▶ _What you have to do_
In the excerpt about choosing a college path, what degree does one replier hold, and in what field do they work?

▶ _Excerpt provided_
=== Section Start ===
I used to have a passion for writing and English but even that has fallen away over the years. And now I’m stuck in limbo where I wonder what I could possibly do with my life, but also fear the missed opportunities I may have if my life were cut short for some freak reason. I’ve been having some serious hypochondriac like tendencies the past few weeks and this existential crisis isn’t helping my focus. I don’t think I can handle school in this state. I can’t concentrate. It’s been awful and I can’t even distinguish if I should actually seek professional health or if this is a normal reaction to the life decisions ahead of me. Regardless, all I know is I feel terribly alone. I can’t focus on calculus and whatnot if I’m worried about my literal existence every waking moment.

Please share your experiences fellow CC’ers. Hearing your stories would be wonderful.

Hang in there Kasami! Most new college students don’t know what they want to major in - that’s a big part of what college is for and a great opportunity to explore. Many of your first year courses will apply to any major so you have time to figure it out. Explore your interests - breath - and have fun!

And just so you know…even if you have a certain major in college you may well end up in a separate career. I have an accounting degree but work in the IT field.

For me (HS C/O 2015), it’s been incredibly obvious what fields I’m going to be pursuing in college, but for many others, I realize the path ahead is not as clear.

Everything will be okay.

But you should start asking yourself some questions. Begin with your high schools classes, what kind of classes have you enjoyed? Which kinds of classes have left you bored and waiting for the period to end? If you can answer these questions, you already have a reasonable idea of what kinds of things you’ll enjoy doing professionally. Do a little research.

You probably won’t be applying to Brown PLME or UPenn Wharton because you’re not set on pre-med or business like those students are, but there are plenty of other places you can end up.
=== Section End ===
▶ _Supplied records_
=== Section Start ===
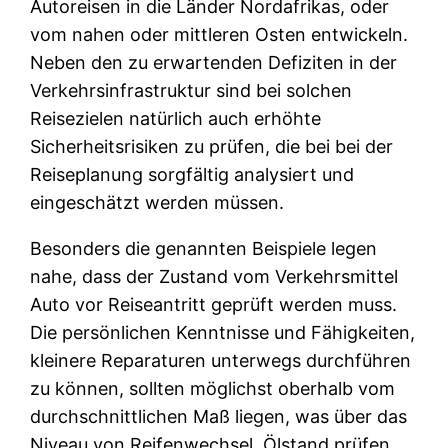
Autoreisen in die Länder Nordafrikas, oder
vom nahen oder mittleren Osten entwickeln.
Neben den zu erwartenden Defiziten in der
Verkehrsinfrastruktur sind bei solchen
Reisezielen natürlich auch erhöhte
Sicherheitsrisiken zu prüfen, die bei bei der
Reiseplanung sorgfältig analysiert und
eingeschätzt werden müssen.
Besonders die genannten Beispiele legen
nahe, dass der Zustand vom Verkehrsmittel
Auto vor Reiseantritt geprüft werden muss.
Die persönlichen Kenntnisse und Fähigkeiten,
kleinere Reparaturen unterwegs durchführen
zu können, sollten möglichst oberhalb vom
durchschnittlichen Maß liegen, was über das
Niveau von Reifenwechsel, Ölstand prüfen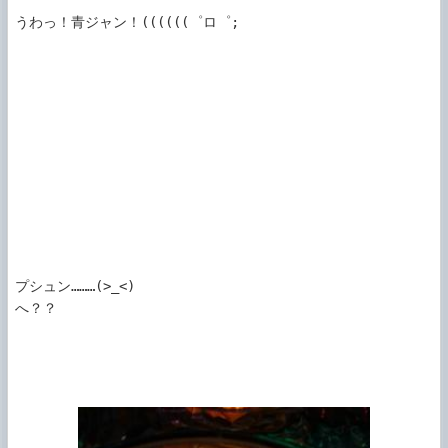
うわっ！青ジャン！((((((゜ロ゜;

プシュン………(>_<)

へ？？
=== Section End ===
▶ _Result of the task_
An accounting degree, while working in the IT field.